Data entries:

╔══

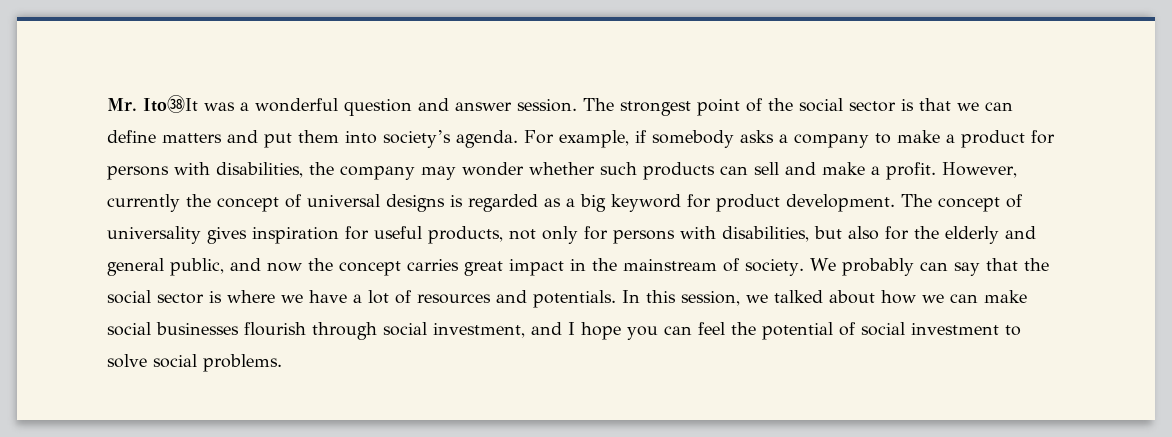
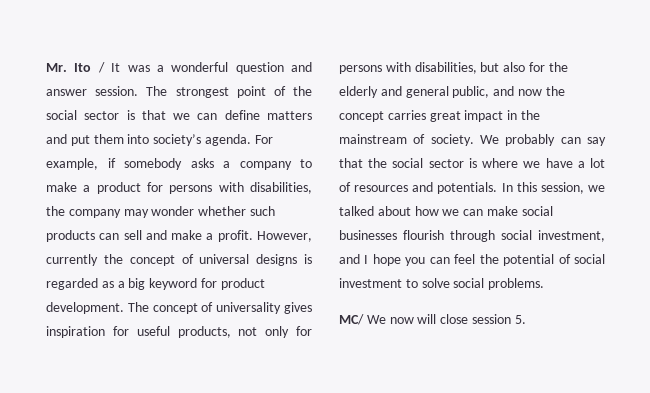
[166,95,185,113] ㊳ -> [97,62,105,73] /
(282, 363) none -> [339,314,526,325] // MC/ We now will close session 5.

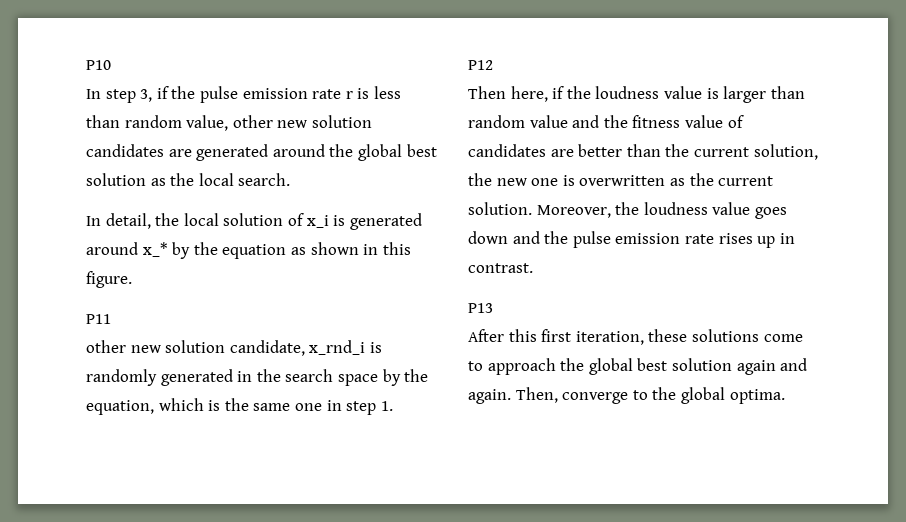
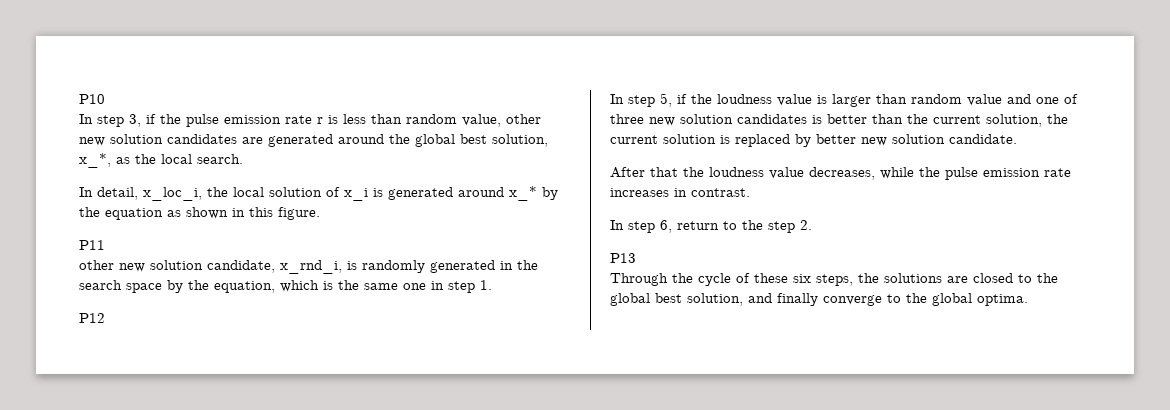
[86,173,146,186] solution -> [492,134,548,147] [79,153,111,168] solution, x_*,
(151, 221) none -> [143,187,202,201] x_loc_i,
[309,340,366,355] x_rnd_i -> [280,260,342,274] x_rnd_i,
[468,86,548,102] Then here, -> [610,93,672,107] In step 5,
[603,115,744,128] [468,144,574,157] the fitness value of candidates are -> [1036,94,1078,104] [610,114,822,126] one of three new solution candidates is
[496,173,774,186] [468,202,787,219] [468,231,776,248] new one is overwritten as the current solution. Moreover, the loudness value goes down and the pulse emission rate rises up -> [610,134,1017,147] [610,167,1071,180] [610,188,669,197] current solution is replaced by better new solution candidate. // After that the loudness value decreases, while the pulse emission rate increases
[468,303,493,313] [468,329,803,345] [468,358,808,375] [468,387,558,404] P13 // After this first iteration, these solutions come to approach the global best solution again and again. Then, -> [610,220,812,233] [610,253,636,263] [610,273,1058,286] [610,293,818,306] In step 6, return to the step 2. // P13 // Through the cycle of these six steps, the solutions are closed to the global best solution, and finally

╚══

• _What needs to be done_
Drop the images and return the data verbatim.

• _Problem solution_
[166,95,185,113] ㊳ -> [97,62,105,73] /
(282, 363) none -> [339,314,526,325] // MC/ We now will close session 5.

[86,173,146,186] solution -> [492,134,548,147] [79,153,111,168] solution, x_*,
(151, 221) none -> [143,187,202,201] x_loc_i,
[309,340,366,355] x_rnd_i -> [280,260,342,274] x_rnd_i,
[468,86,548,102] Then here, -> [610,93,672,107] In step 5,
[603,115,744,128] [468,144,574,157] the fitness value of candidates are -> [1036,94,1078,104] [610,114,822,126] one of three new solution candidates is
[496,173,774,186] [468,202,787,219] [468,231,776,248] new one is overwritten as the current solution. Moreover, the loudness value goes down and the pulse emission rate rises up -> [610,134,1017,147] [610,167,1071,180] [610,188,669,197] current solution is replaced by better new solution candidate. // After that the loudness value decreases, while the pulse emission rate increases
[468,303,493,313] [468,329,803,345] [468,358,808,375] [468,387,558,404] P13 // After this first iteration, these solutions come to approach the global best solution again and again. Then, -> [610,220,812,233] [610,253,636,263] [610,273,1058,286] [610,293,818,306] In step 6, return to the step 2. // P13 // Through the cycle of these six steps, the solutions are closed to the global best solution, and finally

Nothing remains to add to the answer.